Protestujący chcą zwrócić uwagę na kłopoty finansowe z jakimi borykają się w ostatnim czasie. Chodzi o tempo budowy autostrady A1 - zwłaszcza odcinka F, czyli obwodnicy Częstochowy w kierunku granicy województwa oraz nieuregulowane 50 roszczeń na kwotę ok. 28 milionów złotych.
Odcinek ten buduje włoska firma Salini, która domaga się od Skarbu Państwa 72 mln zł odszkodowania i wydłużenia terminu zakończenia tej budowy o ponad 470 dni. Włosi obwiniają GDDKiA o zamieszanie z dwoma wiaduktami.
— Spór w tej sprawie powstał między włoskim Konsorcjum Salini, który buduje autostrad,ę a Generalną Dyrekcją Dróg Krajowych i Atostrad — mówi Krzysztof Gliński, reprezentujący podwykonawców.
Z ekspertyzy nośności obiektów wykonanej na zlecenie dyrekcji wynikało, że zastosowana mieszanka betonowa jest niewłaściwa i nakazano rozbiórkę. Włosi wykonali swoje ekspertyzy i twierdzą, że normy są spełnione. W związku z opóźnieniami w płatnościach podwykonawcy budowy chcą uregulowania tych kwestii i stąd ich protest.

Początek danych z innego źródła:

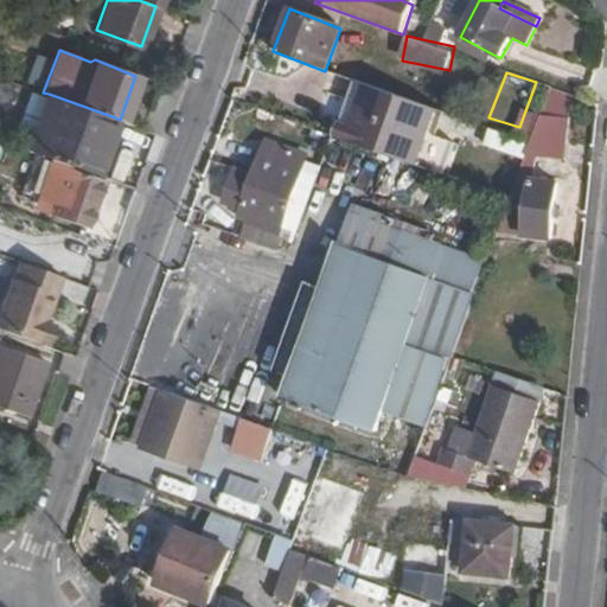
[(333,74),(326,94),(338,98),(345,78),(333,74)]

Spór uwidocznił się na budowie odcinka F czyli obwodnicy Częstochowy w kierunku granicy województwa. Włoska firma Salini, domaga się rewaloryzacji kontraktu z uwagi na wzrost cen materiałów budowlanych i kosztów budowy. Z kolei Generalna Dyrekcja Dróg Krajowych i Autostrad w Katowicach czeka na wznowienie budowy - mówi pełniący obowiązki dyrektora, Marek Niełacny.

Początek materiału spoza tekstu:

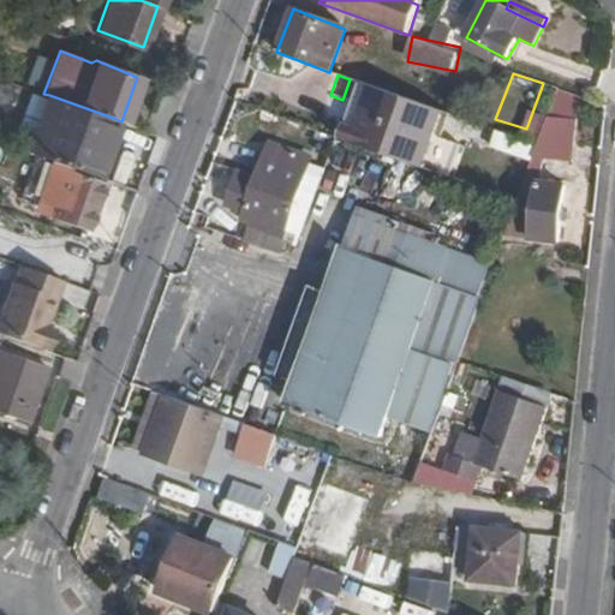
[(330,95),(318,129),(383,153),(401,97),(350,79),(342,100),(330,95)]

Dziś kończy się przewidziana w kontrakcie zimowa przerwa w budowie. W poniedziałek, jeśli budowa nie będzie wznowiona, mają w tej sprawie zapaść konkretne decyzje. Dodajmy, że Katowicki oddział Generalnej Dyrekcji Dróg Krajowych i Autostrad jest na etapie powoływania nowego dyrektora. Obecnie jego obowiązki pełni zastępca do spraw zarządzania drogami i mostami Marek Niełacny i to on próbuje rozwiązać problem tak by od poniedziałku budowę wznowiono.